→ **Document layout detection data**
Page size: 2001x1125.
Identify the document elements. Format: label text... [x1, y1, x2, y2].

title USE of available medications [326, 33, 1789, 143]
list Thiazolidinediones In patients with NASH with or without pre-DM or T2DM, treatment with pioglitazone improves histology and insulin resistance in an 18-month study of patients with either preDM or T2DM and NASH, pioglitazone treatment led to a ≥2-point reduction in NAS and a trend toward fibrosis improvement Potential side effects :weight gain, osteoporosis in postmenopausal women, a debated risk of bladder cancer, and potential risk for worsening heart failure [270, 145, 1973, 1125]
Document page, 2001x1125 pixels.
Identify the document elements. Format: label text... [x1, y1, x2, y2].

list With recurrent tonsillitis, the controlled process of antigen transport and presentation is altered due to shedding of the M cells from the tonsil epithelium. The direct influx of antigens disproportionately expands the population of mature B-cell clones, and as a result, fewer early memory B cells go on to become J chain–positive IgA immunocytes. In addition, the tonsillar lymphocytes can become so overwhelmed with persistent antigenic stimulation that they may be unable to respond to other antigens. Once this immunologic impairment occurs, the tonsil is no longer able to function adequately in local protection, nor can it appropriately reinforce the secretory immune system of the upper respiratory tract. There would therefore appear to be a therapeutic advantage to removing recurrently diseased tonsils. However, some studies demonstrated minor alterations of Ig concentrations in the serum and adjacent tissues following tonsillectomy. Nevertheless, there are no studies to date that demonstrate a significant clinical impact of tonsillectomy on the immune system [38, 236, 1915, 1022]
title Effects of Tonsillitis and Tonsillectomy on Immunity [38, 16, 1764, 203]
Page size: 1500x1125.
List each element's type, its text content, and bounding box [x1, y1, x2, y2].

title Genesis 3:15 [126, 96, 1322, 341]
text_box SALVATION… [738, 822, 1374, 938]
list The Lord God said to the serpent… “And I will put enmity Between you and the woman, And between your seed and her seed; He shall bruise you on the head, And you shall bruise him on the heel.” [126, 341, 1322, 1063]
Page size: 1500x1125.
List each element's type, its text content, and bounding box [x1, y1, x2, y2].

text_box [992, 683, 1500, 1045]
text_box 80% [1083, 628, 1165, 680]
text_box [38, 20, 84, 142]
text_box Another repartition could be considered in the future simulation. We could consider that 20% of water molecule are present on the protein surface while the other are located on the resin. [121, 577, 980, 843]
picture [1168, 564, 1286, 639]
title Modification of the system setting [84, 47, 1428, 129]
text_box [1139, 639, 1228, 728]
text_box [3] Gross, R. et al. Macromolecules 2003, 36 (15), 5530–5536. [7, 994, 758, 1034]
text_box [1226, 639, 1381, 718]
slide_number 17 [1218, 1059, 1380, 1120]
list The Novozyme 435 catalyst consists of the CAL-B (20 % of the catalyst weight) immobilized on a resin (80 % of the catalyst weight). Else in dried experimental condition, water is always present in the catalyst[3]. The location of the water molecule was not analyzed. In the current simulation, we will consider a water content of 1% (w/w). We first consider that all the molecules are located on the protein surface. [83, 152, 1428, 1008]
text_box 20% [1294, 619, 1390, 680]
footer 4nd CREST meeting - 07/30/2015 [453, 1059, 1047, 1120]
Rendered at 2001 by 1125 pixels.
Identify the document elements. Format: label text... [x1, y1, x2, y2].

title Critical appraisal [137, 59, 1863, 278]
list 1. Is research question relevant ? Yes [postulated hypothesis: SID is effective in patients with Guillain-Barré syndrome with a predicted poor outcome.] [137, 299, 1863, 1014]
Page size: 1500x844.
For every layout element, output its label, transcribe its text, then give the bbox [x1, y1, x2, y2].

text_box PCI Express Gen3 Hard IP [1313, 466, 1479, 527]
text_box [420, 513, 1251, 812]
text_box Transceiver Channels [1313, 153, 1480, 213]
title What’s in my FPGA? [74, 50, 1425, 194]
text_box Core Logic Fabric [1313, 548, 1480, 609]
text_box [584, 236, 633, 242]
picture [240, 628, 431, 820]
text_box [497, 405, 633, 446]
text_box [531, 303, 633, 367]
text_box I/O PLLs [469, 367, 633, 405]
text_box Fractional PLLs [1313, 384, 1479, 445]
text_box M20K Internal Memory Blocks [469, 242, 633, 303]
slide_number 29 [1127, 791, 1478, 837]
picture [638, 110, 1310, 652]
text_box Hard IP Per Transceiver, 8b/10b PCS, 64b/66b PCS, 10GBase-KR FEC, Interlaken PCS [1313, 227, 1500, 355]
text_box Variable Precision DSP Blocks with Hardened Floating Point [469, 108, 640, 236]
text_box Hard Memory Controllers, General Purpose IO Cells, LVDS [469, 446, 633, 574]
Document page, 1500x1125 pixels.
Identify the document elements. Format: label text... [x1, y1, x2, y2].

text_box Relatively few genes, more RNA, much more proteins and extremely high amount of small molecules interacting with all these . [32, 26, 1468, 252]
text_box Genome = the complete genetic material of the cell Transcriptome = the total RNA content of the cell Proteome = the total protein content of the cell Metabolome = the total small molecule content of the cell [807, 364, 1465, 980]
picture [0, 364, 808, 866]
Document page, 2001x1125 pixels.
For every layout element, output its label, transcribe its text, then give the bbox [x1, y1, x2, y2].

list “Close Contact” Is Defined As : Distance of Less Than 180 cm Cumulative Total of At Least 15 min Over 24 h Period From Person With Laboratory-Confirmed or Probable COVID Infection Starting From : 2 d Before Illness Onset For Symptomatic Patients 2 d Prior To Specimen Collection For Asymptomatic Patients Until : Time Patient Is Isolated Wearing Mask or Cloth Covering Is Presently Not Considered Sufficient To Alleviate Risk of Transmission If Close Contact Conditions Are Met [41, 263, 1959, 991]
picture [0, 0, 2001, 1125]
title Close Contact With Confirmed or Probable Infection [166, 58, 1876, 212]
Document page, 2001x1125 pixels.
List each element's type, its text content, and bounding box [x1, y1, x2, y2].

→ **Assignment**
Copy out the full set of records precisely, leaving nothing out.

→ **Exercise solution**
Page size: 2001x1125.
Identify the document elements. Format: label text... [x1, y1, x2, y2].

title USE of available medications [326, 33, 1789, 143]
list Thiazolidinediones In patients with NASH with or without pre-DM or T2DM, treatment with pioglitazone improves histology and insulin resistance in an 18-month study of patients with either preDM or T2DM and NASH, pioglitazone treatment led to a ≥2-point reduction in NAS and a trend toward fibrosis improvement Potential side effects :weight gain, osteoporosis in postmenopausal women, a debated risk of bladder cancer, and potential risk for worsening heart failure [270, 145, 1973, 1125]
Document page, 2001x1125 pixels.
Identify the document elements. Format: label text... [x1, y1, x2, y2].

list With recurrent tonsillitis, the controlled process of antigen transport and presentation is altered due to shedding of the M cells from the tonsil epithelium. The direct influx of antigens disproportionately expands the population of mature B-cell clones, and as a result, fewer early memory B cells go on to become J chain–positive IgA immunocytes. In addition, the tonsillar lymphocytes can become so overwhelmed with persistent antigenic stimulation that they may be unable to respond to other antigens. Once this immunologic impairment occurs, the tonsil is no longer able to function adequately in local protection, nor can it appropriately reinforce the secretory immune system of the upper respiratory tract. There would therefore appear to be a therapeutic advantage to removing recurrently diseased tonsils. However, some studies demonstrated minor alterations of Ig concentrations in the serum and adjacent tissues following tonsillectomy. Nevertheless, there are no studies to date that demonstrate a significant clinical impact of tonsillectomy on the immune system [38, 236, 1915, 1022]
title Effects of Tonsillitis and Tonsillectomy on Immunity [38, 16, 1764, 203]
Page size: 1500x1125.
List each element's type, its text content, and bounding box [x1, y1, x2, y2].

title Genesis 3:15 [126, 96, 1322, 341]
text_box SALVATION… [738, 822, 1374, 938]
list The Lord God said to the serpent… “And I will put enmity Between you and the woman, And between your seed and her seed; He shall bruise you on the head, And you shall bruise him on the heel.” [126, 341, 1322, 1063]
Page size: 1500x1125.
List each element's type, its text content, and bounding box [x1, y1, x2, y2].

text_box [992, 683, 1500, 1045]
text_box 80% [1083, 628, 1165, 680]
text_box [38, 20, 84, 142]
text_box Another repartition could be considered in the future simulation. We could consider that 20% of water molecule are present on the protein surface while the other are located on the resin. [121, 577, 980, 843]
picture [1168, 564, 1286, 639]
title Modification of the system setting [84, 47, 1428, 129]
text_box [1139, 639, 1228, 728]
text_box [3] Gross, R. et al. Macromolecules 2003, 36 (15), 5530–5536. [7, 994, 758, 1034]
text_box [1226, 639, 1381, 718]
slide_number 17 [1218, 1059, 1380, 1120]
list The Novozyme 435 catalyst consists of the CAL-B (20 % of the catalyst weight) immobilized on a resin (80 % of the catalyst weight). Else in dried experimental condition, water is always present in the catalyst[3]. The location of the water molecule was not analyzed. In the current simulation, we will consider a water content of 1% (w/w). We first consider that all the molecules are located on the protein surface. [83, 152, 1428, 1008]
text_box 20% [1294, 619, 1390, 680]
footer 4nd CREST meeting - 07/30/2015 [453, 1059, 1047, 1120]
Rendered at 2001 by 1125 pixels.
Identify the document elements. Format: label text... [x1, y1, x2, y2].

title Critical appraisal [137, 59, 1863, 278]
list 1. Is research question relevant ? Yes [postulated hypothesis: SID is effective in patients with Guillain-Barré syndrome with a predicted poor outcome.] [137, 299, 1863, 1014]
Page size: 1500x844.
For every layout element, output its label, transcribe its text, then give the bbox [x1, y1, x2, y2].

text_box PCI Express Gen3 Hard IP [1313, 466, 1479, 527]
text_box [420, 513, 1251, 812]
text_box Transceiver Channels [1313, 153, 1480, 213]
title What’s in my FPGA? [74, 50, 1425, 194]
text_box Core Logic Fabric [1313, 548, 1480, 609]
text_box [584, 236, 633, 242]
picture [240, 628, 431, 820]
text_box [497, 405, 633, 446]
text_box [531, 303, 633, 367]
text_box I/O PLLs [469, 367, 633, 405]
text_box Fractional PLLs [1313, 384, 1479, 445]
text_box M20K Internal Memory Blocks [469, 242, 633, 303]
slide_number 29 [1127, 791, 1478, 837]
picture [638, 110, 1310, 652]
text_box Hard IP Per Transceiver, 8b/10b PCS, 64b/66b PCS, 10GBase-KR FEC, Interlaken PCS [1313, 227, 1500, 355]
text_box Variable Precision DSP Blocks with Hardened Floating Point [469, 108, 640, 236]
text_box Hard Memory Controllers, General Purpose IO Cells, LVDS [469, 446, 633, 574]
Document page, 1500x1125 pixels.
Identify the document elements. Format: label text... [x1, y1, x2, y2].

text_box Relatively few genes, more RNA, much more proteins and extremely high amount of small molecules interacting with all these . [32, 26, 1468, 252]
text_box Genome = the complete genetic material of the cell Transcriptome = the total RNA content of the cell Proteome = the total protein content of the cell Metabolome = the total small molecule content of the cell [807, 364, 1465, 980]
picture [0, 364, 808, 866]
Document page, 2001x1125 pixels.
For every layout element, output its label, transcribe its text, then give the bbox [x1, y1, x2, y2].

list “Close Contact” Is Defined As : Distance of Less Than 180 cm Cumulative Total of At Least 15 min Over 24 h Period From Person With Laboratory-Confirmed or Probable COVID Infection Starting From : 2 d Before Illness Onset For Symptomatic Patients 2 d Prior To Specimen Collection For Asymptomatic Patients Until : Time Patient Is Isolated Wearing Mask or Cloth Covering Is Presently Not Considered Sufficient To Alleviate Risk of Transmission If Close Contact Conditions Are Met [41, 263, 1959, 991]
picture [0, 0, 2001, 1125]
title Close Contact With Confirmed or Probable Infection [166, 58, 1876, 212]
Document page, 2001x1125 pixels.
List each element's type, its text content, and bounding box [x1, y1, x2, y2].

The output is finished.